DESCRIPTION OF THE TASK: First find the line with "You are an expert" in the entries below, then set down exactly every line through the line with "- grey beam plate [553,394,604,472]", that line included.

····················

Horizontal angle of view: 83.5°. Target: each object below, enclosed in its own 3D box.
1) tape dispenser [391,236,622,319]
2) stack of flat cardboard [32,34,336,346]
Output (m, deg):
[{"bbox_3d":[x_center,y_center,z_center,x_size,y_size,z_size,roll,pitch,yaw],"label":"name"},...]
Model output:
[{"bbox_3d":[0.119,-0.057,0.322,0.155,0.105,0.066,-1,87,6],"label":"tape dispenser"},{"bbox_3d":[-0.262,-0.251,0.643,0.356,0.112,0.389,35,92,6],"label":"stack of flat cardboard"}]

····················

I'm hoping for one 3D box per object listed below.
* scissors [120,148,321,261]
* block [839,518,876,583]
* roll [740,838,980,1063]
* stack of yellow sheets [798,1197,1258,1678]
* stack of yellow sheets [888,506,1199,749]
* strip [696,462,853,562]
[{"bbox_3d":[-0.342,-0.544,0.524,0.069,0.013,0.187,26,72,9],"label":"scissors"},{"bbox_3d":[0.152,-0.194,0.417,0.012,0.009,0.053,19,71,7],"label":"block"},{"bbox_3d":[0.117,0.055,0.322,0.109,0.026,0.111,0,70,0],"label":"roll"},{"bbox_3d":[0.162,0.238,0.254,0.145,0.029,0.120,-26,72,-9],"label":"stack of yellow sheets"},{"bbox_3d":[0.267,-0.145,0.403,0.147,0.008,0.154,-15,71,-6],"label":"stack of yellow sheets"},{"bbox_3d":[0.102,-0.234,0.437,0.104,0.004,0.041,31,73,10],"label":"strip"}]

····················

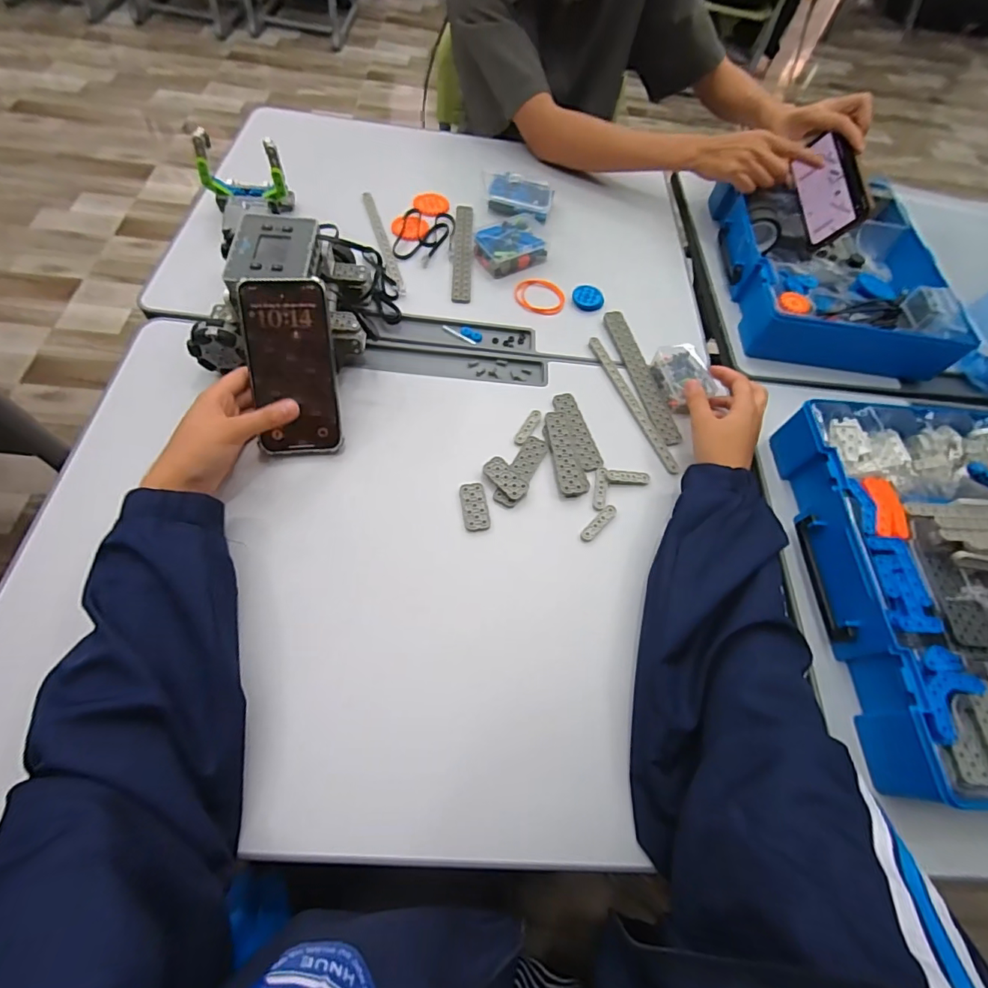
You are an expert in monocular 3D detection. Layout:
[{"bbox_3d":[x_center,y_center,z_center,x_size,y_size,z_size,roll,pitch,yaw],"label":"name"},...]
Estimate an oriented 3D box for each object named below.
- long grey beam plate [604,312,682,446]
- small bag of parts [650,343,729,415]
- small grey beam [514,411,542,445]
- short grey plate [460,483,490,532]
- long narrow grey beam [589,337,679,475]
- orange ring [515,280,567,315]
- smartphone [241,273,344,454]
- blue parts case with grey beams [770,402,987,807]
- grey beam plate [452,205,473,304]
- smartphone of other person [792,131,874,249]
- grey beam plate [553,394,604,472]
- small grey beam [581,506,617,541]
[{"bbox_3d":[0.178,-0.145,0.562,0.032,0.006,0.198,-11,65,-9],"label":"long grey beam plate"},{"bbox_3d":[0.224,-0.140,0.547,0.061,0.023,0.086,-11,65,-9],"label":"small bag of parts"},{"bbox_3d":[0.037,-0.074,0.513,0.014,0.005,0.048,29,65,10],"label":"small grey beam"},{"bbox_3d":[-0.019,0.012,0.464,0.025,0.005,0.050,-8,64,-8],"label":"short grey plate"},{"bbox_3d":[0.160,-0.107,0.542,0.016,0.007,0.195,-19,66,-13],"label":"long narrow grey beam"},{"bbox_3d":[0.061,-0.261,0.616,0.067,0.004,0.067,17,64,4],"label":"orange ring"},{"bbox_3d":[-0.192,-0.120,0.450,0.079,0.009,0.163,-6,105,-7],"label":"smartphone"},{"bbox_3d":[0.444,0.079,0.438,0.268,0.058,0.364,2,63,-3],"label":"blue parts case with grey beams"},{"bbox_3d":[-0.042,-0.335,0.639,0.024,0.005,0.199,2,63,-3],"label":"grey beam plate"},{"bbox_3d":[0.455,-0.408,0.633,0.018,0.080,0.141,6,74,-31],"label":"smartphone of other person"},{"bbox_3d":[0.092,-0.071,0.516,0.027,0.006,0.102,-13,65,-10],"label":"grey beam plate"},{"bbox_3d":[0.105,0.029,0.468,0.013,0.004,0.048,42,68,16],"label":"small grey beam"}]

····················

ANSWER BOX:
You are an expert in monocular 3D detection. Layout:
[{"bbox_3d":[x_center,y_center,z_center,x_size,y_size,z_size,roll,pitch,yaw],"label":"name"},...]
Estimate an oriented 3D box for each object named below.
- long grey beam plate [604,312,682,446]
- small bag of parts [650,343,729,415]
- small grey beam [514,411,542,445]
- short grey plate [460,483,490,532]
- long narrow grey beam [589,337,679,475]
- orange ring [515,280,567,315]
- smartphone [241,273,344,454]
- blue parts case with grey beams [770,402,987,807]
- grey beam plate [452,205,473,304]
- smartphone of other person [792,131,874,249]
- grey beam plate [553,394,604,472]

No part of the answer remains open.